Stored items
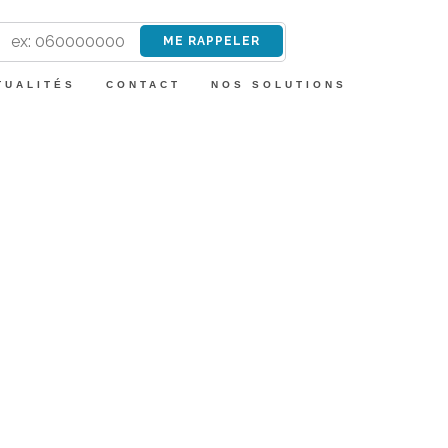
TUALITÉS
CONTACT
NOS SOLUTIONS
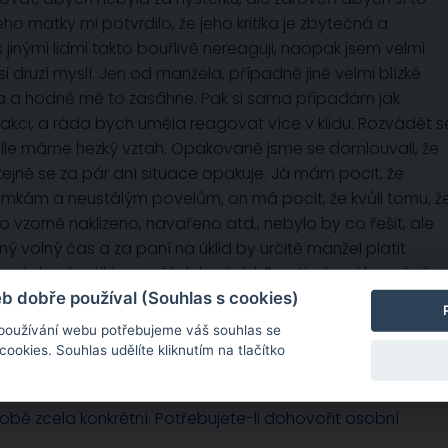
jeho matky mi potvrdilo, že jeho kritika je zbytečná a
 jinými lidmi takto bouřlivě nereaguji, naopak jsem velmi
si druzí myslí. Jen od manžela, případně jiné velmi blízké
a a hodně mě to zasáhne. Pak si sama připadám jak
akci, a ráda bych uměla reagovat více v klidu. Rozvádět s
íle máme hezký vztah. Opakovaně jsme se domlouvali, že
tejně se za pár dní situace opakuje. Já mám pocit, že
námkám a neustálým povelům, on má pocit, že kvůli tomu, ž
vzorně naklizeno, navařeno atd., nebylo by co řešit, ale
ý volný čas a za paní na úklid by určitě manžel platit
y tak nehrotil ten pořádek a jiné blbosti, aby si konečně
kusil mít víc radost ze života?
 dobře používal (Souhlas s cookies)
 používání webu potřebujeme váš souhlas se
okies. Souhlas udělíte kliknutím na tlačítko
sobě zcela konkrétní. Potřebujete-li dohovořit osobní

WHAT THE TASK ASKS:
Without carrying over any picture, write out the entries above once more, exactly.

EXERCISE RESPONSE:
TUALITÉS
CONTACT
NOS SOLUTIONS
jeho matky mi potvrdilo, že jeho kritika je zbytečná a
 jinými lidmi takto bouřlivě nereaguji, naopak jsem velmi
si druzí myslí. Jen od manžela, případně jiné velmi blízké
a a hodně mě to zasáhne. Pak si sama připadám jak
akci, a ráda bych uměla reagovat více v klidu. Rozvádět s
íle máme hezký vztah. Opakovaně jsme se domlouvali, že
tejně se za pár dní situace opakuje. Já mám pocit, že
námkám a neustálým povelům, on má pocit, že kvůli tomu, ž
vzorně naklizeno, navařeno atd., nebylo by co řešit, ale
ý volný čas a za paní na úklid by určitě manžel platit
y tak nehrotil ten pořádek a jiné blbosti, aby si konečně
kusil mít víc radost ze života?
 dobře používal (Souhlas s cookies)
 používání webu potřebujeme váš souhlas se
okies. Souhlas udělíte kliknutím na tlačítko
sobě zcela konkrétní. Potřebujete-li dohovořit osobní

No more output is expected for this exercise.